Data for the task:
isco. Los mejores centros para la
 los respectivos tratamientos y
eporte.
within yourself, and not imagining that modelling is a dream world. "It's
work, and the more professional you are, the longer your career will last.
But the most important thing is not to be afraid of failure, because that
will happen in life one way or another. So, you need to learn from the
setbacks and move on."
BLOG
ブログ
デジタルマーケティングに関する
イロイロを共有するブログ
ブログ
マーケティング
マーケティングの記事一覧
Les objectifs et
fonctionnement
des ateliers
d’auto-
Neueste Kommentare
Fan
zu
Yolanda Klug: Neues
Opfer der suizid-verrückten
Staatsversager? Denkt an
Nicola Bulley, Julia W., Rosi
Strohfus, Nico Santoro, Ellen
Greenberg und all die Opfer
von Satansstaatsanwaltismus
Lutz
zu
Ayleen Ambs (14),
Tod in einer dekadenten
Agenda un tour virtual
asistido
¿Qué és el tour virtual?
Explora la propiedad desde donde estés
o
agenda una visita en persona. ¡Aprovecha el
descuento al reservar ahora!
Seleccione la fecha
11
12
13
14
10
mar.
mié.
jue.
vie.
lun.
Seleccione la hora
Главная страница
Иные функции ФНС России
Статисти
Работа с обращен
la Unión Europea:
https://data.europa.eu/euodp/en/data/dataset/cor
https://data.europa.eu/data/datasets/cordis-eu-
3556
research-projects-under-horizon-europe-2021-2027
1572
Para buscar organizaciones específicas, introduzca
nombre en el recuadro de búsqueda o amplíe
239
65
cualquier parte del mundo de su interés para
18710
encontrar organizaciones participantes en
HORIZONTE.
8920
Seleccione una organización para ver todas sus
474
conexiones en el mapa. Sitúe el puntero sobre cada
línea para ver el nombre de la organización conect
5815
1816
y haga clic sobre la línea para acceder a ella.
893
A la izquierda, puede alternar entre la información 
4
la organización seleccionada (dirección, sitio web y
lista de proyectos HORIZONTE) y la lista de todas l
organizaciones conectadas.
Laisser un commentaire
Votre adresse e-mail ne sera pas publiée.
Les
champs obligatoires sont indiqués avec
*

==

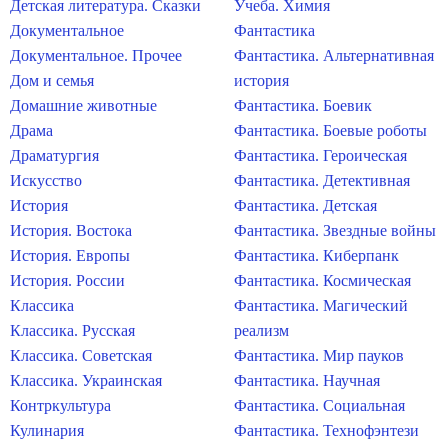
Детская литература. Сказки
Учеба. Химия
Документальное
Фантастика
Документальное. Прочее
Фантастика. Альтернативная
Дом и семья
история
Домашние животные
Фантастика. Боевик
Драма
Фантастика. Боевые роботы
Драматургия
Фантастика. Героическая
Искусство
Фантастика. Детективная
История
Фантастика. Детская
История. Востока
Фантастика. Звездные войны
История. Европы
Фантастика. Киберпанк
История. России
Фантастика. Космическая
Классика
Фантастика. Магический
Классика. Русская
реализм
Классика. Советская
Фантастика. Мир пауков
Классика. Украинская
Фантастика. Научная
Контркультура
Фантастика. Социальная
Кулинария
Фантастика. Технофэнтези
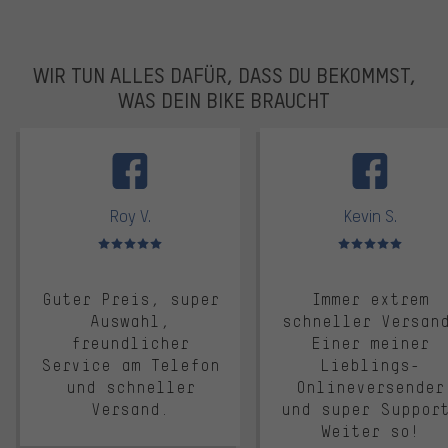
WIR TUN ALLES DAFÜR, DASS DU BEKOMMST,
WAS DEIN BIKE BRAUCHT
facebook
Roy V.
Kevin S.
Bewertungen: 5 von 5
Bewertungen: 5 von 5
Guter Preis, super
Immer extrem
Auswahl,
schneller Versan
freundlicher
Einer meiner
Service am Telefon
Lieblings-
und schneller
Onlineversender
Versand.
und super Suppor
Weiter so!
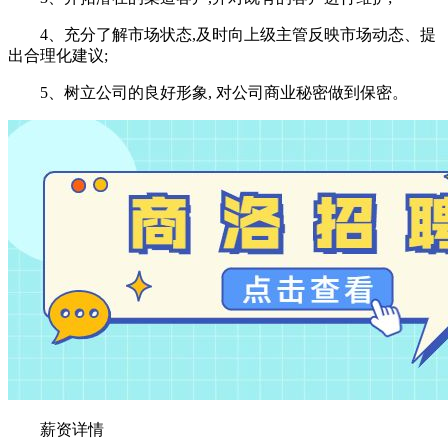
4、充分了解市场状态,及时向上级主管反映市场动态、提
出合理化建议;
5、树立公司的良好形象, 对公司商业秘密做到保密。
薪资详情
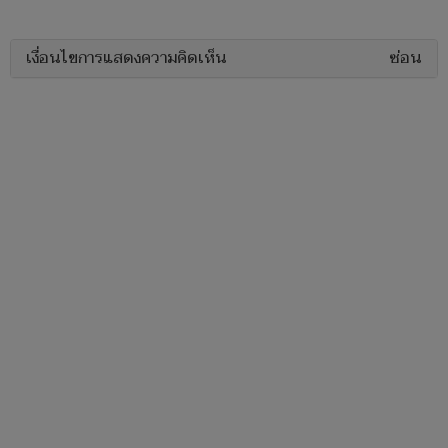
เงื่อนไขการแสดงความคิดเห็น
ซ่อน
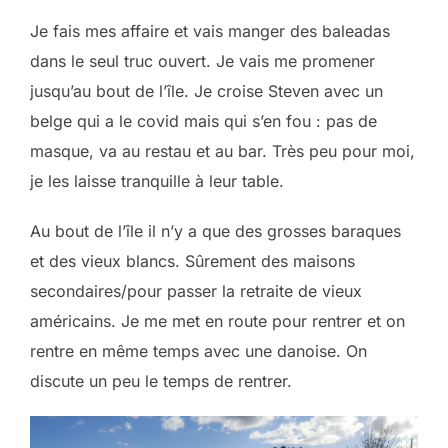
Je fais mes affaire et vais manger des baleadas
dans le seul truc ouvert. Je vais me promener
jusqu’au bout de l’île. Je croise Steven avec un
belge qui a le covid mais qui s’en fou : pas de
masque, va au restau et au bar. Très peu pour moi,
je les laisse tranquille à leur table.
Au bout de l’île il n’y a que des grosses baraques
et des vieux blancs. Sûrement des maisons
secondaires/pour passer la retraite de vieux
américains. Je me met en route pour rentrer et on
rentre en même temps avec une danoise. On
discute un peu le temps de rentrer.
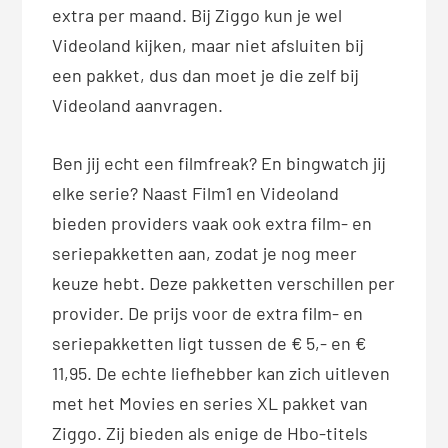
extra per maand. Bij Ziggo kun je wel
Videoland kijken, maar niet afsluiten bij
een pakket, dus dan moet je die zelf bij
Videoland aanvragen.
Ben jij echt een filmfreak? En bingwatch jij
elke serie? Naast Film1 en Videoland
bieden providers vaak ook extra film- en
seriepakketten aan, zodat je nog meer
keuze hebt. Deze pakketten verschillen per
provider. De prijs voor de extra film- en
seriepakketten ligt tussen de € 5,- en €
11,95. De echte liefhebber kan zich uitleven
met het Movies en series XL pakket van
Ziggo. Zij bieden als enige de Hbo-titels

Try it: Across the records above, show each line containing the word "sobre".

Task response:
conexiones en el mapa. Sitúe el puntero sobre cada
y haga clic sobre la línea para acceder a ella.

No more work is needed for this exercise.